━━ INPUT DATA

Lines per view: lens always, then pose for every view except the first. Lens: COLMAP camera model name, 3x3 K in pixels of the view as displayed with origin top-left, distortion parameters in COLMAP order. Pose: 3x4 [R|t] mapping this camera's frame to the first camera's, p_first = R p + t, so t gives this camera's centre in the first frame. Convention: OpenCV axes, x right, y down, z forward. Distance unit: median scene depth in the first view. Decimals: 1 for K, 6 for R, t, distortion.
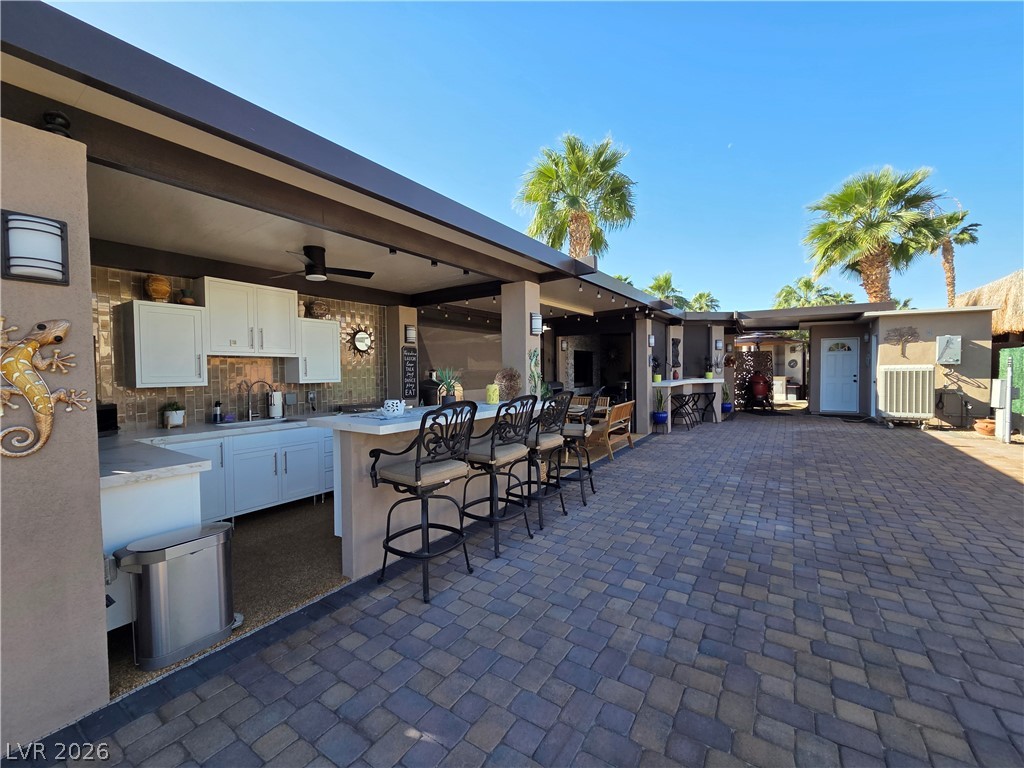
lens RADIAL K [[420.0, 0, 512.0], [0, 420.0, 385.0], [0, 0, 1]] dist [0.004436, -0.000656]
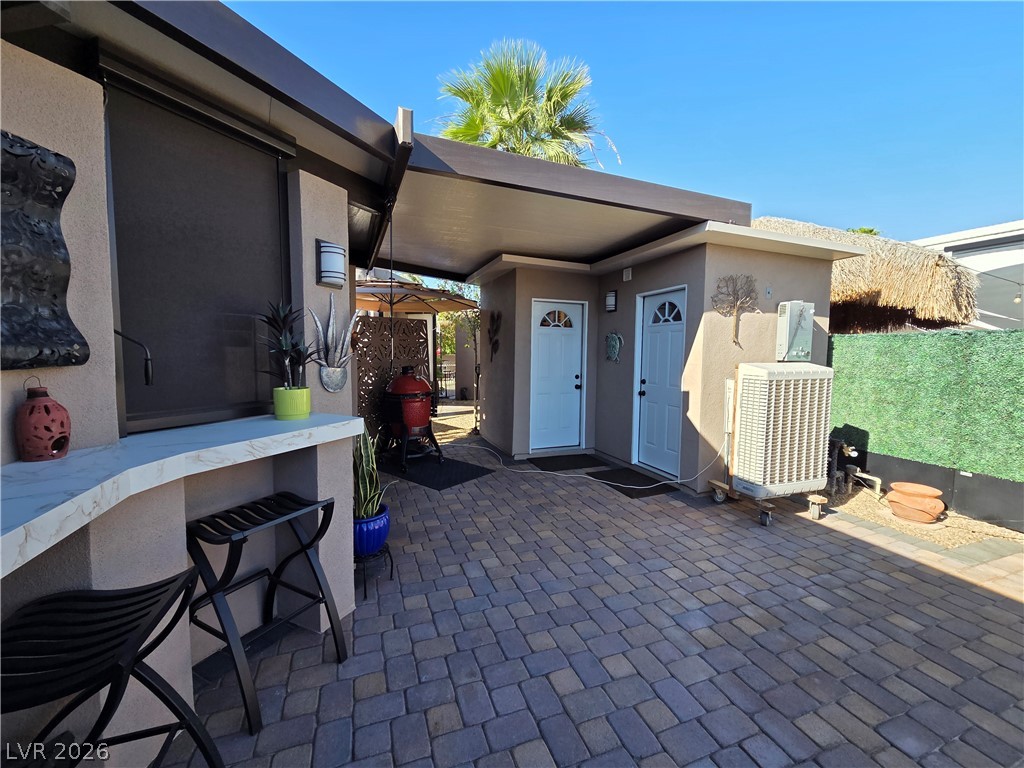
lens RADIAL K [[420.0, 0, 512.9], [0, 420.0, 382.6], [0, 0, 1]] dist [0.004436, -0.000656]
pose [[0.592184, -0.044659, 0.804565, 0.366144], [0.010859, 0.998815, 0.047449, -0.041285], [-0.805730, -0.019361, 0.591967, 0.787995]]
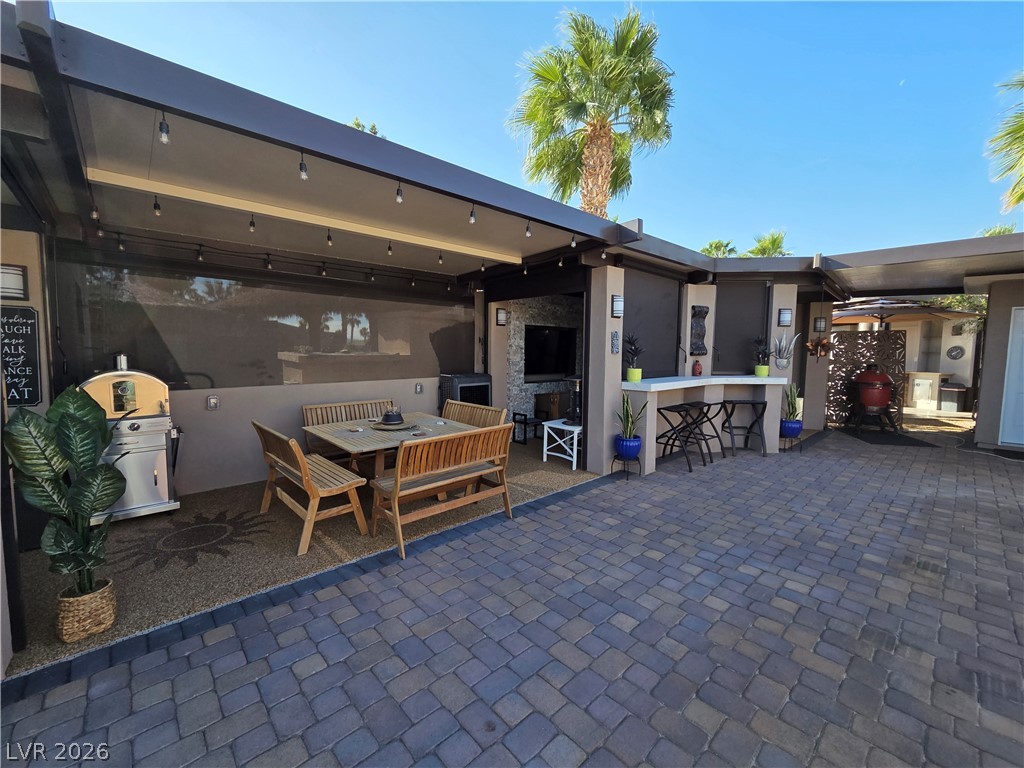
lens RADIAL K [[420.0, 0, 512.6], [0, 420.0, 383.1], [0, 0, 1]] dist [0.004436, -0.000656]
pose [[0.970484, 0.038764, -0.238029, 0.274973], [-0.028979, 0.998590, 0.044474, -0.021579], [0.239417, -0.036264, 0.970239, 0.357229]]
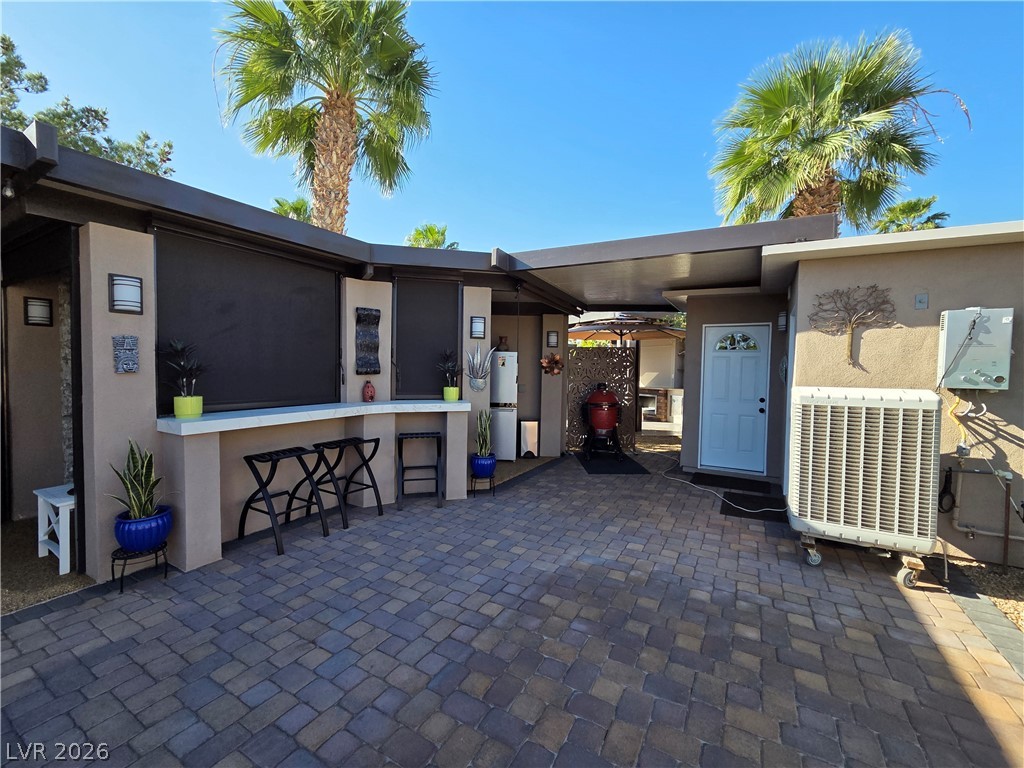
lens RADIAL K [[420.0, 0, 512.0], [0, 420.0, 384.0], [0, 0, 1]] dist [0.004436, -0.000656]
pose [[0.997882, 0.024696, 0.060188, 0.506693], [-0.024959, 0.999682, 0.003619, -0.036636], [-0.060079, -0.005114, 0.998181, 0.540820]]
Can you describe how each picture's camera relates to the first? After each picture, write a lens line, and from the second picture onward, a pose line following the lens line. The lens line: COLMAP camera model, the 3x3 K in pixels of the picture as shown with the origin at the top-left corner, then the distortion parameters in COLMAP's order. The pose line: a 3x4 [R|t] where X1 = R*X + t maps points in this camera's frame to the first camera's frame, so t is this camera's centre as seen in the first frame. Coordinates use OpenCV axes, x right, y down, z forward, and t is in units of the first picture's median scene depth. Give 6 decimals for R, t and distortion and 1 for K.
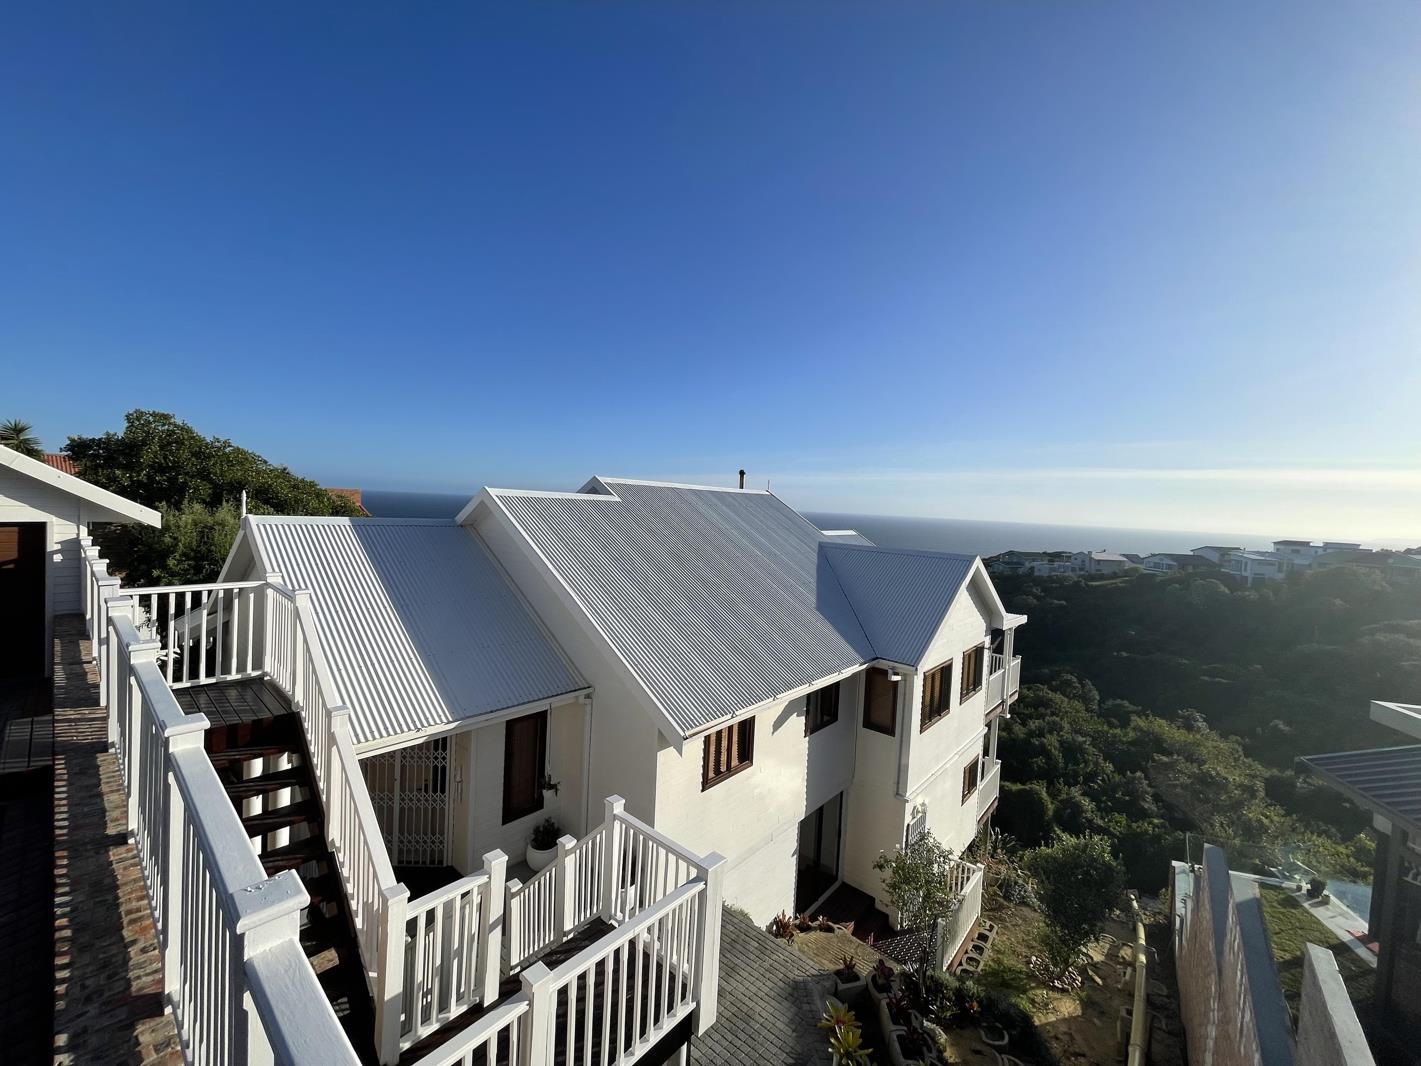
lens RADIAL K [[572.7, 0, 710.5], [0, 572.7, 533.0], [0, 0, 1]] dist [0.001979, -0.000231]
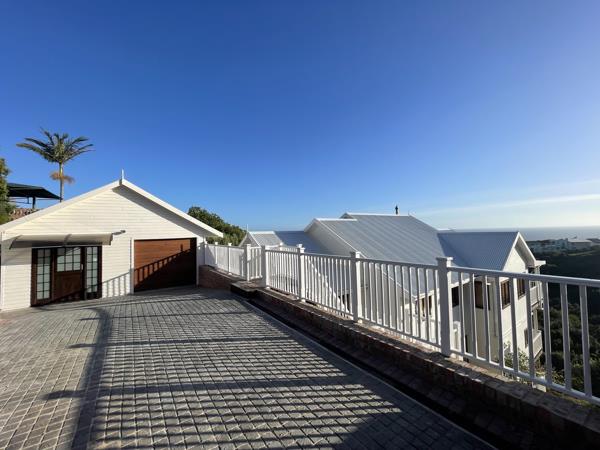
lens RADIAL K [[241.8, 0, 300.0], [0, 241.8, 225.0], [0, 0, 1]] dist [0.001979, -0.000231]
pose [[0.968111, -0.082922, -0.236398, -0.147577], [0.063452, 0.994024, -0.088825, 0.045800], [0.242351, 0.070992, 0.967588, -0.141878]]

━━━━

■ TRY IT
Transcribe the material exactly, leaving every picture out.

■ TASK SOLUTION
Lines per view: lens always, then pose for every view except the first. Lens: COLMAP camera model name, 3x3 K in pixels of the view as displayed with origin top-left, distortion parameters in COLMAP order. Pose: 3x4 [R|t] mapping this camera's frame to the first camera's, p_first = R p + t, so t gives this camera's centre in the first frame. Convention: OpenCV axes, x right, y down, z forward. Distance unit: median scene depth in the first view. Decimals: 1 for K, 6 for R, t, distortion.
lens RADIAL K [[420.0, 0, 512.0], [0, 420.0, 385.0], [0, 0, 1]] dist [0.004436, -0.000656]
lens RADIAL K [[420.0, 0, 512.9], [0, 420.0, 382.6], [0, 0, 1]] dist [0.004436, -0.000656]
pose [[0.592184, -0.044659, 0.804565, 0.366144], [0.010859, 0.998815, 0.047449, -0.041285], [-0.805730, -0.019361, 0.591967, 0.787995]]
lens RADIAL K [[420.0, 0, 512.6], [0, 420.0, 383.1], [0, 0, 1]] dist [0.004436, -0.000656]
pose [[0.970484, 0.038764, -0.238029, 0.274973], [-0.028979, 0.998590, 0.044474, -0.021579], [0.239417, -0.036264, 0.970239, 0.357229]]
lens RADIAL K [[420.0, 0, 512.0], [0, 420.0, 384.0], [0, 0, 1]] dist [0.004436, -0.000656]
pose [[0.997882, 0.024696, 0.060188, 0.506693], [-0.024959, 0.999682, 0.003619, -0.036636], [-0.060079, -0.005114, 0.998181, 0.540820]]
Can you describe how each picture's camera relates to the first? After each picture, write a lens line, and from the second picture onward, a pose line following the lens line. The lens line: COLMAP camera model, the 3x3 K in pixels of the picture as shown with the origin at the top-left corner, then the distortion parameters in COLMAP's order. The pose line: a 3x4 [R|t] where X1 = R*X + t maps points in this camera's frame to the first camera's frame, so t is this camera's centre as seen in the first frame. Coordinates use OpenCV axes, x right, y down, z forward, and t is in units of the first picture's median scene depth. Give 6 decimals for R, t and distortion and 1 for K.
lens RADIAL K [[572.7, 0, 710.5], [0, 572.7, 533.0], [0, 0, 1]] dist [0.001979, -0.000231]
lens RADIAL K [[241.8, 0, 300.0], [0, 241.8, 225.0], [0, 0, 1]] dist [0.001979, -0.000231]
pose [[0.968111, -0.082922, -0.236398, -0.147577], [0.063452, 0.994024, -0.088825, 0.045800], [0.242351, 0.070992, 0.967588, -0.141878]]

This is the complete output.